- [What you should do] The expected response is a copy of every line in the entries below that includes the word "between".

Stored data
[Start of Attachment]

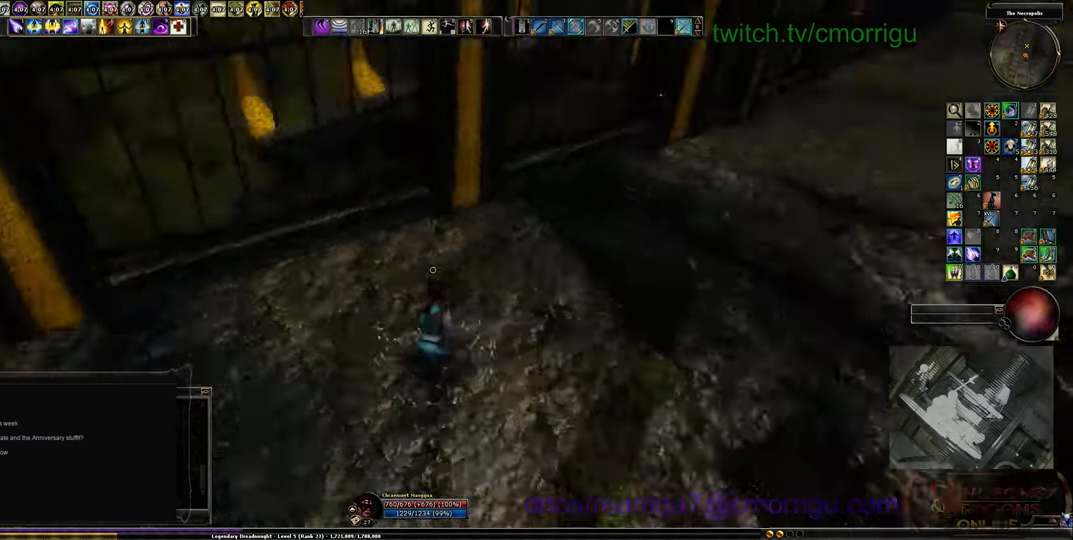
Gameplay with keyboard; each line is a JSON object with the keys held at the frame after it. "events" lists presses ("down") and releases ("up") of ".", "/", "0", "1", "2", "3", "4", "5", "6", "7", "8", "9", "a", "b", "backslash", "backspace", "c", "caps_lock", "comma", "ctrl_l", "d", "e", "equals", "escape", "f", "f1", "f10", "f11", "f12", "f2", "f3", "f4", "f5", "f6", "f7", "f8", "f9", "g", "h", "i", "j", "k", "l", "lbracket", "m", "minus", "n", "o", "p", "q", "quote", "r", "rbracket", "return", "s", "semicolon", "shift_l", "shift_r", "space", "t", "tab", "tilde", "u", "v", "w", "x", "y" and "z" between this image and that frame as [ms after this image, input, new state], when the widget could be followed in between. No other keys are recorded. Mouse input is not recorded. Not read: ctrl_r.
{"keys": ["w"], "events": [[434, "w", "down"]]}
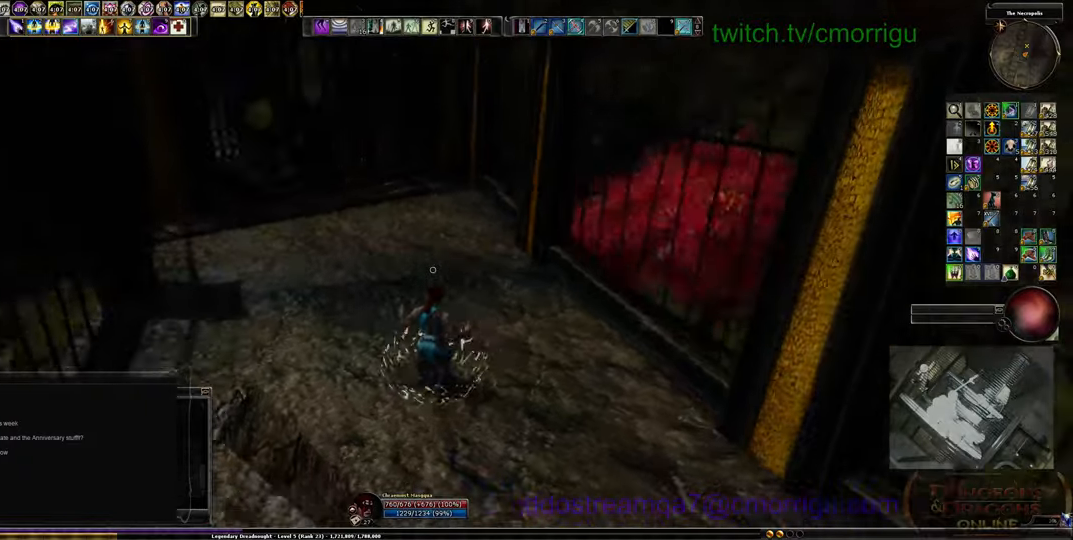
{"keys": ["w"], "events": []}
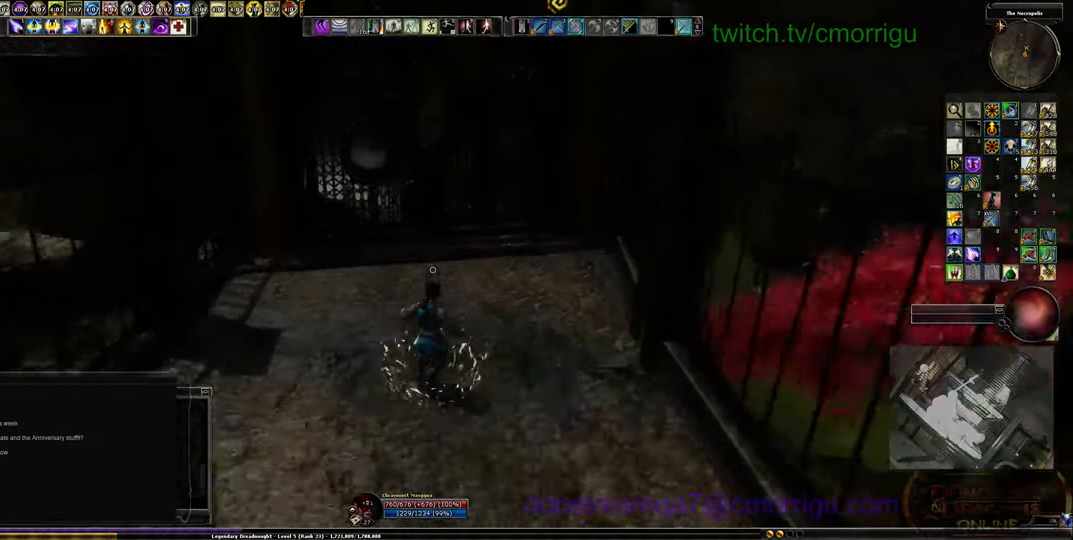
{"keys": ["w"], "events": []}
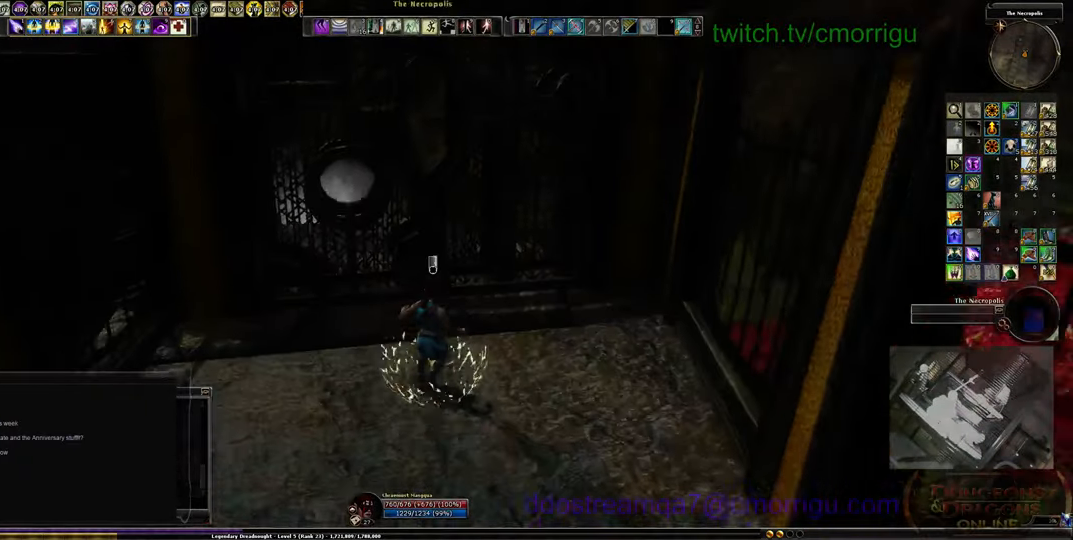
{"keys": [], "events": [[134, "w", "up"]]}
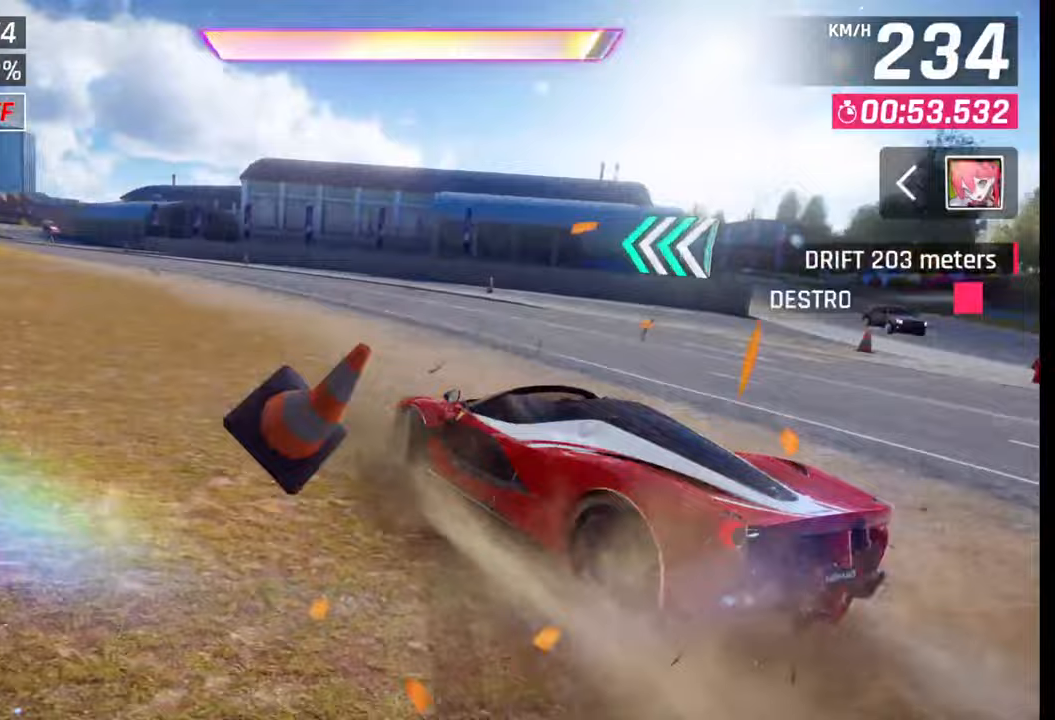
Gameplay with a controller (PlayStation layout); each line is a JSON object with the inputs held at the frame after it. "events" lists button and stick changes between this image and that frame as [ms after this image, input, new state], when the widget could be followed in between.
{"buttons": [], "left_stick": "left", "right_stick": "center", "events": [[150, "SQUARE", "down"], [183, "left_stick", "center"], [217, "SQUARE", "up"], [383, "CROSS", "down"], [383, "R1", "down"], [450, "R1", "up"], [467, "CROSS", "up"], [483, "left_stick", "left"]]}
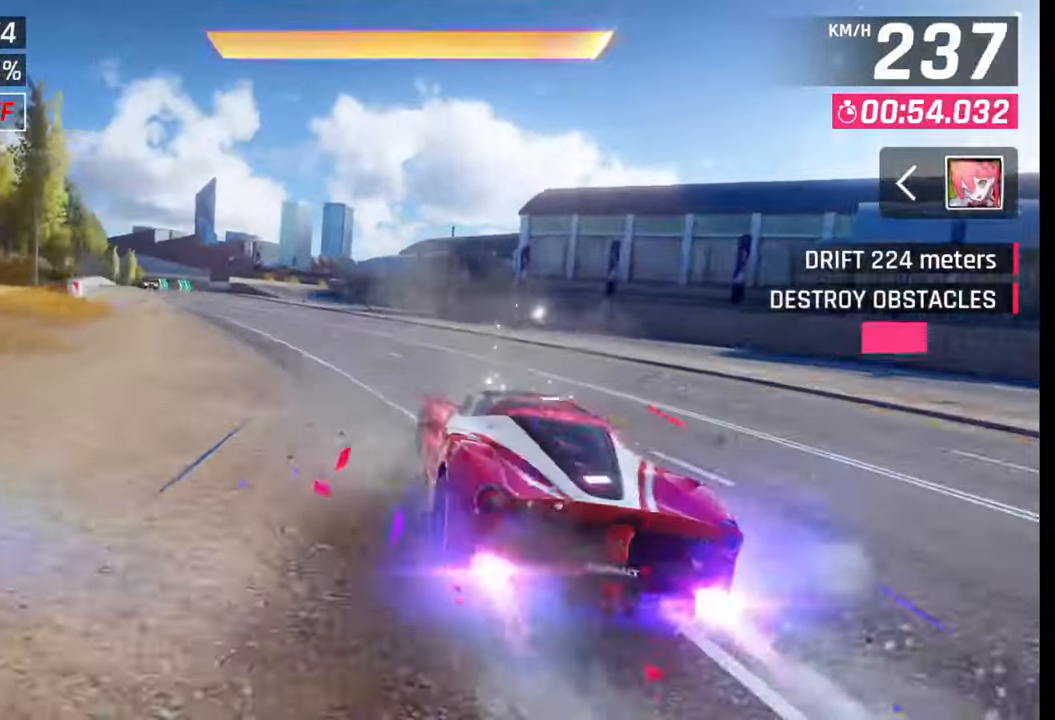
{"buttons": [], "left_stick": "center", "right_stick": "center", "events": [[483, "left_stick", "center"]]}
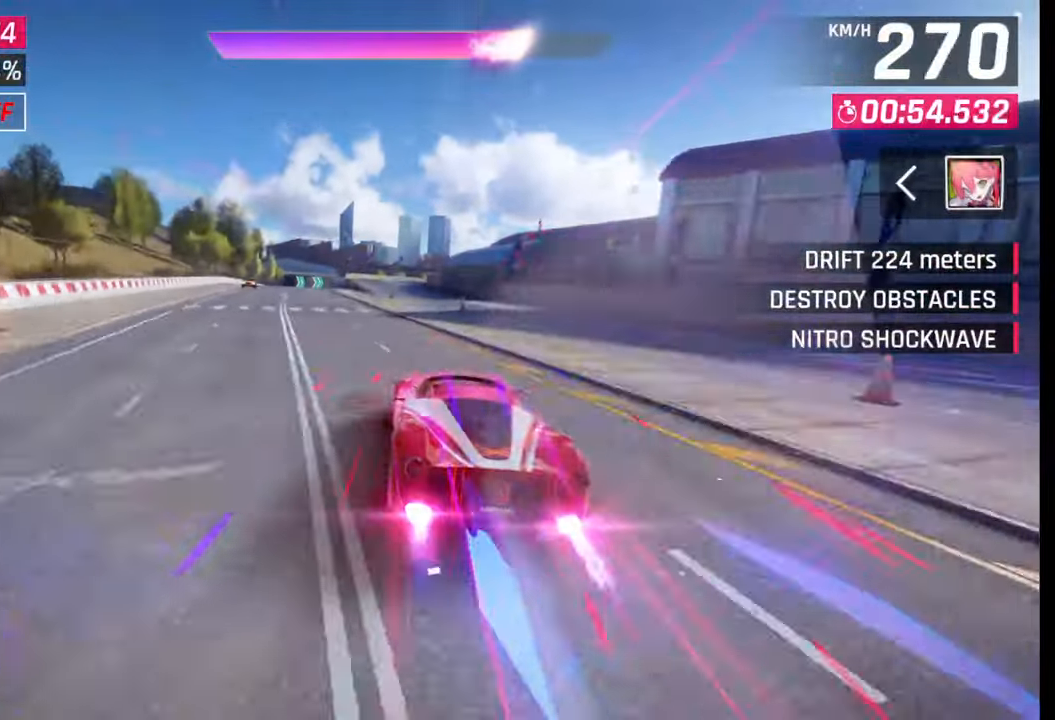
{"buttons": [], "left_stick": "center", "right_stick": "center", "events": []}
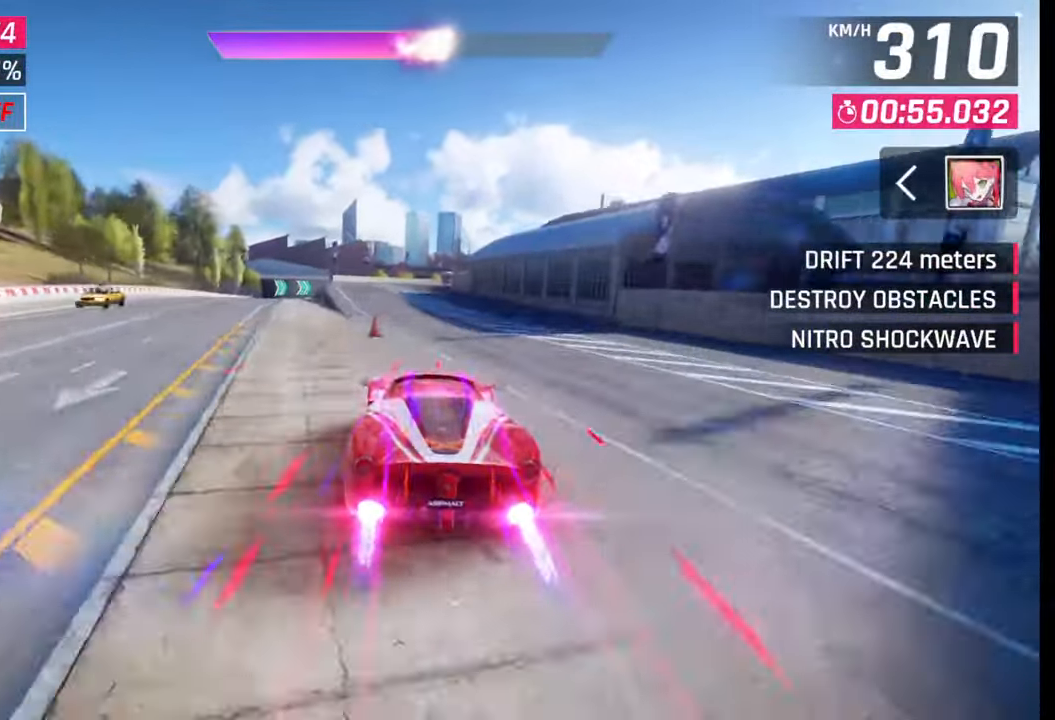
{"buttons": [], "left_stick": "right", "right_stick": "center", "events": [[417, "left_stick", "right"]]}
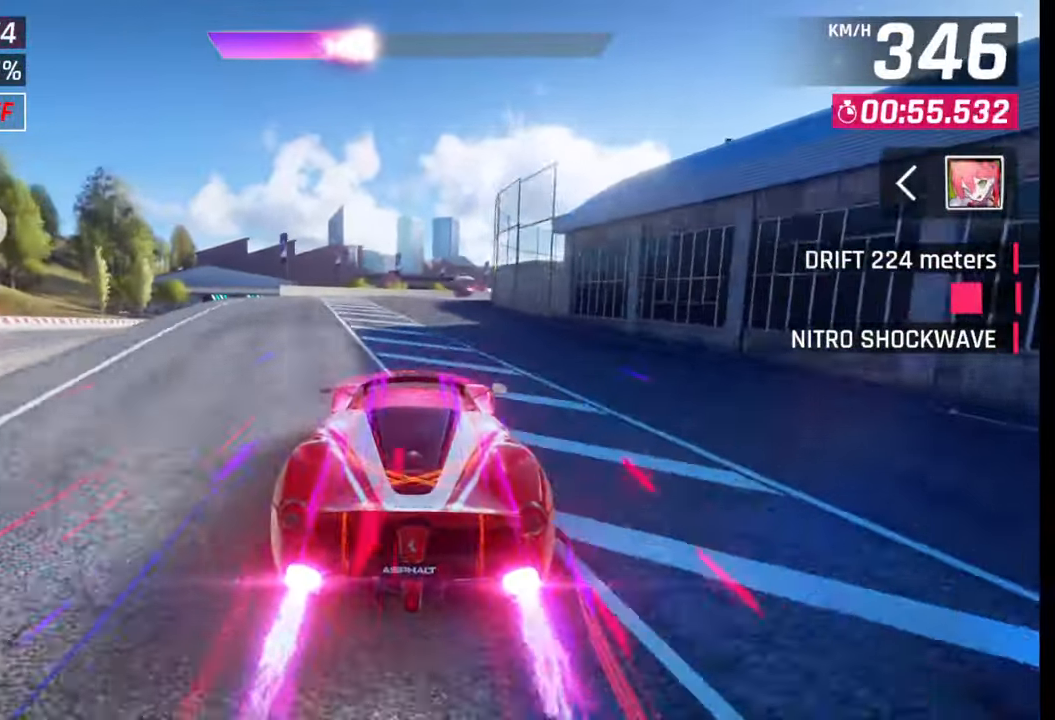
{"buttons": [], "left_stick": "right", "right_stick": "center", "events": []}
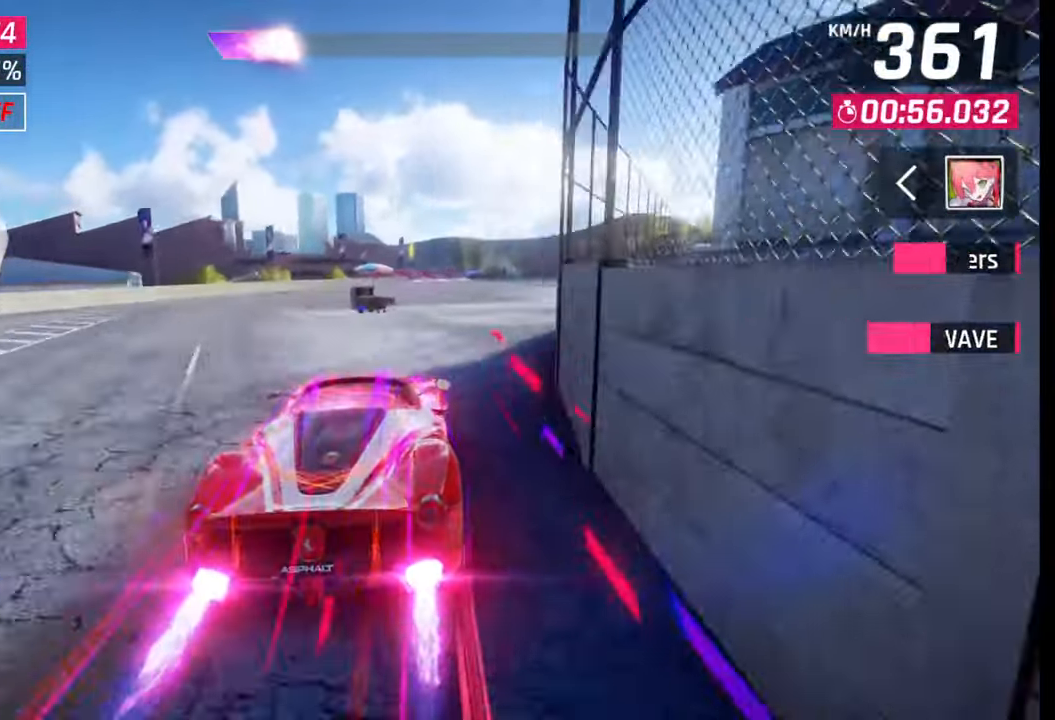
{"buttons": [], "left_stick": "center", "right_stick": "center", "events": [[117, "left_stick", "center"], [250, "SQUARE", "down"], [317, "SQUARE", "up"], [400, "CROSS", "down"], [500, "CROSS", "up"]]}
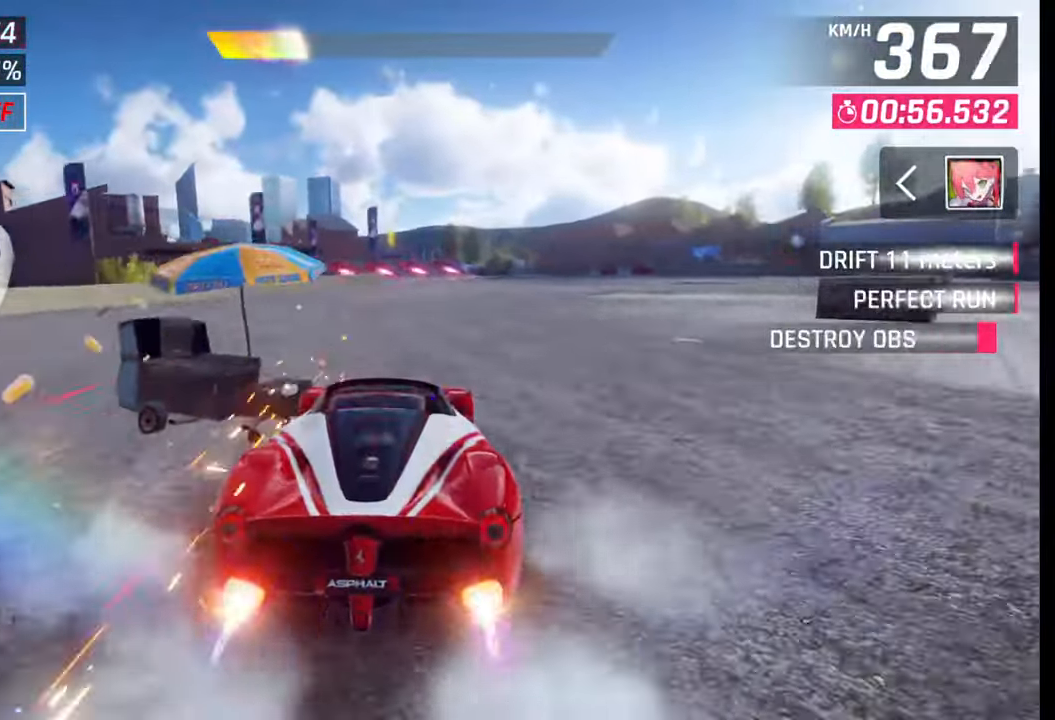
{"buttons": [], "left_stick": "center", "right_stick": "center", "events": [[400, "SQUARE", "down"], [433, "CROSS", "down"], [433, "SQUARE", "up"], [483, "CROSS", "up"]]}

[End of Attachment]

- [Expected answer]
Gameplay with keyboard; each line is a JSON object with the keys held at the frame after it. "events" lists presses ("down") and releases ("up") of ".", "/", "0", "1", "2", "3", "4", "5", "6", "7", "8", "9", "a", "b", "backslash", "backspace", "c", "caps_lock", "comma", "ctrl_l", "d", "e", "equals", "escape", "f", "f1", "f10", "f11", "f12", "f2", "f3", "f4", "f5", "f6", "f7", "f8", "f9", "g", "h", "i", "j", "k", "l", "lbracket", "m", "minus", "n", "o", "p", "q", "quote", "r", "rbracket", "return", "s", "semicolon", "shift_l", "shift_r", "space", "t", "tab", "tilde", "u", "v", "w", "x", "y" and "z" between this image and that frame as [ms after this image, input, new state], when the widget could be followed in between. No other keys are recorded. Mouse input is not recorded. Not read: ctrl_r.
Gameplay with a controller (PlayStation layout); each line is a JSON object with the inputs held at the frame after it. "events" lists button and stick changes between this image and that frame as [ms after this image, input, new state], when the widget could be followed in between.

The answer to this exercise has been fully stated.